== Article
Julie 2 is a Hindi-language erotic thriller film written, co-produced and directed by Deepak Shivdasani and produced by Vijay Nair. It features Raai Laxmi which marks her debut in Hindi cinema. This is the sequel to Shivdasani's earlier film Julie (2004).

Viju Shah composes the film's score and soundtrack while Sameer Reddy handles the cinematography. Principal photography commenced in September 2015. Filming locations include Mumbai, Hyderabad and Dubai. The film's first look poster was released on 14 February 2016 coinciding with Valentine's Day.

The film was released on 24 November 2017.

Plot 
A wanna be actress Julie (Raai) struggles through sleazy innuendos before caving in and getting embroiled in the shadowy world that purportedly finances the film industry. Her first love Mohit abandons her at the first sign of trouble while her second (Ravi Kisshen) uses her and moves on to his next conquest. The third one is Dubai Don Lala (Dev Gill) and her fourth a cricketer who thinks she won't suit the sati savitri image his parents expect of his bride. So that leaves Julie in a huddle and egged on by her woman Friday, Annie (Rati Agnihotri) she chooses Jesus – only to be gunned down the day after her symbolic baptism.

The rest of the film has a ferocious looking ACP Dev Dutt (Aditya Srivastava) trying to arrive at a decent enough reason for her murder. Of course, the power broker with CM aspirations and a dead wife who looks like Julie's doppelganger, may have something to do with it.
====
== Data records
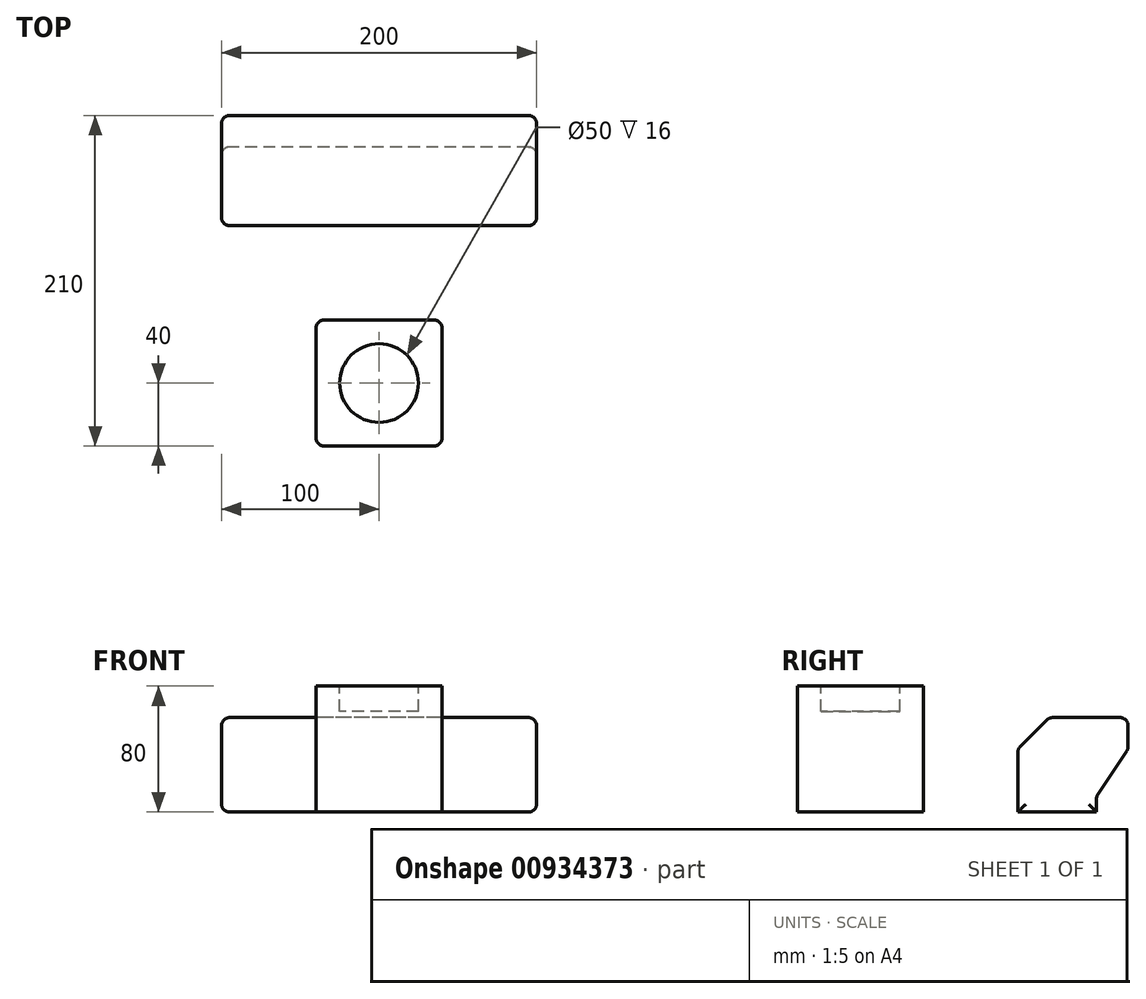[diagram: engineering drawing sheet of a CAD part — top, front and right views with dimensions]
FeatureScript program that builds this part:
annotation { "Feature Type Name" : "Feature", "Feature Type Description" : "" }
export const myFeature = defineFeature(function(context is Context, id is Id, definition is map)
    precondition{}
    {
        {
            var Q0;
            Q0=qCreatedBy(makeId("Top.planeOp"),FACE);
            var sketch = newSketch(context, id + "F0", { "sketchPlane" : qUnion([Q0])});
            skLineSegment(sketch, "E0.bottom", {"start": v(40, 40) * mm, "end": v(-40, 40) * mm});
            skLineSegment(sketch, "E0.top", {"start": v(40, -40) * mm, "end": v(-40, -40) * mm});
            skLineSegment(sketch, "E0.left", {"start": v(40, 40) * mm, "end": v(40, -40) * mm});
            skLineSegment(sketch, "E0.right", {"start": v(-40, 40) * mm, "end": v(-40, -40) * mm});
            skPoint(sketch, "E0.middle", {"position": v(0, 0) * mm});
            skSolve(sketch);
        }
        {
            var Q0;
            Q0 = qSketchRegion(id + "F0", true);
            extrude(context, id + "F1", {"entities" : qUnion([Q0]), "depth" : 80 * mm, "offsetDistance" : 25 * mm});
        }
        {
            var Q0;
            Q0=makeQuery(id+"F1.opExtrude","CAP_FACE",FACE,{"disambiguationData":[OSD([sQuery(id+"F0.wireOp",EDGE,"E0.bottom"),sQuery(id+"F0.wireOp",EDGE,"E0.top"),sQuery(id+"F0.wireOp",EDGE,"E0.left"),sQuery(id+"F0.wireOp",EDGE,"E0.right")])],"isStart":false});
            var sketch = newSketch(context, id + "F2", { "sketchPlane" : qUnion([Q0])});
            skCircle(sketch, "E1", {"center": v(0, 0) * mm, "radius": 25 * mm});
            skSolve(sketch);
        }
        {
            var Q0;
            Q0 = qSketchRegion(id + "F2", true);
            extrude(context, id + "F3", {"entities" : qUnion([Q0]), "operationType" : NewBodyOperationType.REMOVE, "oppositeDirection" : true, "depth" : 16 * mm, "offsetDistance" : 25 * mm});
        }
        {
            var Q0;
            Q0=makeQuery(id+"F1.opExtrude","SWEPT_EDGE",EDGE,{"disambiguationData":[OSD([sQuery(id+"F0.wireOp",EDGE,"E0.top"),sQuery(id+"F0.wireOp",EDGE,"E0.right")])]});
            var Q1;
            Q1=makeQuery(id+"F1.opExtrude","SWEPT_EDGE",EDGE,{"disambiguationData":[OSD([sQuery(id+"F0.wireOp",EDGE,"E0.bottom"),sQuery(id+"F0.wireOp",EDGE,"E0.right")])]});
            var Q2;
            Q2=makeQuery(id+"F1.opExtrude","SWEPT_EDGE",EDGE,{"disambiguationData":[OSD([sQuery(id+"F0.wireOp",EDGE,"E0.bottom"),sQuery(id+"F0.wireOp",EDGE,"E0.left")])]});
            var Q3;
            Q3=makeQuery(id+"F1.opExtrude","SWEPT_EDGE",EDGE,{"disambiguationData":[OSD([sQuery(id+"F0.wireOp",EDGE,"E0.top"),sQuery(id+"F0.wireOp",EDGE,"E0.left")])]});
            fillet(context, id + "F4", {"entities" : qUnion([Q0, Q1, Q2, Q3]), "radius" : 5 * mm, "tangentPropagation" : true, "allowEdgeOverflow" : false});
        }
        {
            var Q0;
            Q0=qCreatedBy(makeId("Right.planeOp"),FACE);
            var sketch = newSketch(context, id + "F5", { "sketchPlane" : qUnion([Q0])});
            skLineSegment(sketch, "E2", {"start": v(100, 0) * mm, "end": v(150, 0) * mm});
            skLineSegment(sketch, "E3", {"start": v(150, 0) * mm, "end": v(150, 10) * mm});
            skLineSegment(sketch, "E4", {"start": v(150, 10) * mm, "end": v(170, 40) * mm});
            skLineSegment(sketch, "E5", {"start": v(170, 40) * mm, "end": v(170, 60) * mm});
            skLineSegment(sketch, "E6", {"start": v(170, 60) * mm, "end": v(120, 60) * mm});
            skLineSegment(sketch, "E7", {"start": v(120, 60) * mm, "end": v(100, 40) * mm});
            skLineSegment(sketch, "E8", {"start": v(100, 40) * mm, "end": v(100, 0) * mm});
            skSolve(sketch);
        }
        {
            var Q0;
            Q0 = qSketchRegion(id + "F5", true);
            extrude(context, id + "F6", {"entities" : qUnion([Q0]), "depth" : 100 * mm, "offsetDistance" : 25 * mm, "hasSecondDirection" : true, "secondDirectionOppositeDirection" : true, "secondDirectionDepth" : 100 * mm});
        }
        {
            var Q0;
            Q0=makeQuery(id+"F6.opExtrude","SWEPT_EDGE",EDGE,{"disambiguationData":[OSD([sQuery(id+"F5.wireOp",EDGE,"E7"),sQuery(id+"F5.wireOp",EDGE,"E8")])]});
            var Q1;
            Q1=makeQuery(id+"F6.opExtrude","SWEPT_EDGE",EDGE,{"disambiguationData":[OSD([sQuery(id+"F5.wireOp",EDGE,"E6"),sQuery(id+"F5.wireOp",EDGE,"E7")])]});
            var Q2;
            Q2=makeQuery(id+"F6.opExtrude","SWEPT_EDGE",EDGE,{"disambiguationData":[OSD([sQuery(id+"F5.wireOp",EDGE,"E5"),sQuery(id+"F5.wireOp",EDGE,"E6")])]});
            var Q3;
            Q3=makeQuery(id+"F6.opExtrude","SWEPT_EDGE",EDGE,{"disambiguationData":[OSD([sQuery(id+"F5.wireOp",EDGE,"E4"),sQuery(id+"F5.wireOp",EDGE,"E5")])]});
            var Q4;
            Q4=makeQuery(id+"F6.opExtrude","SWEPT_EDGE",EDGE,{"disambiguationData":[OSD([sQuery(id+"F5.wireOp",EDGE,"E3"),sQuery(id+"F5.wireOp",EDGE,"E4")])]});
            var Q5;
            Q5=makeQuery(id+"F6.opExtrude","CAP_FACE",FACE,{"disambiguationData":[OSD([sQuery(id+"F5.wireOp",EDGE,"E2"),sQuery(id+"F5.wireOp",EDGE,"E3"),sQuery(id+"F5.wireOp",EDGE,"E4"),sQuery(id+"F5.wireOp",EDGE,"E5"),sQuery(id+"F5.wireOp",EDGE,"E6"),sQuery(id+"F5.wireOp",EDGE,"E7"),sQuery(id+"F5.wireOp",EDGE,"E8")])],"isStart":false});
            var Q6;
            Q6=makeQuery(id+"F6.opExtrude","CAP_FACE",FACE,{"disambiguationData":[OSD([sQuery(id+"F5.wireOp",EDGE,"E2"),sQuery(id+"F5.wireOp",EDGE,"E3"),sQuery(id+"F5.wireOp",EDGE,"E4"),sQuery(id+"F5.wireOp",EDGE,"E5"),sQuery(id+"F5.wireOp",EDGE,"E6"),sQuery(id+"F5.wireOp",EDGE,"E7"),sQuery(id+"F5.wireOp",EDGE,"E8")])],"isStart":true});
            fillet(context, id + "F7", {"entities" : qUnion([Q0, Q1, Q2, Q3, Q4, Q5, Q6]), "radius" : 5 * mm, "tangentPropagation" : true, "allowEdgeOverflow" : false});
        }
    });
====
Stated exercise A:
Answer these from the Julie 2 article:
(i) In what month and year did principal photography begin?
(ii) Who composes the film's score and soundtrack?
(iii) Which actor plays ACP Dev Dutt?
Stated exercise B: Please carry the Julie 2 film article further, picking up after its final sentence.

Expected answer A:
(i) September 2015
(ii) Viju Shah
(iii) Aditya Srivastava

Expected answer B:
Cast
 Raai Laxmi as Julie / Sumitra Devi 
 Nishikant Kamat as Film Director Mohit
 Dev Gill as Atif Lala
 Ravi Kishan as Ravi Kumar
 Asad Raza Khan as Ambani
 Aditya Srivastava as ACP Dev Dutt
 Pankaj Tripathy as Ashwin Asthana
 Rati Agnihotri as Annie Aunty
 Yuri Suri as Julie's father

Production
Initially Paoli Dam was approached for the titular role after her success in Hate Story but she refused as she did not want to be stereotype. In July 2015, Raai Laxmi was signed by Deepak Shivdasani for the sequel to his film Julie (2004). It was her first Hindi film, and 50th film as an actress.

Release and Marketing 
The first look was released on 14 February 2016. In mid October 2016 Raai Laxmi in an interview said that the film will be released in Hindi, Telugu, Tamil languages .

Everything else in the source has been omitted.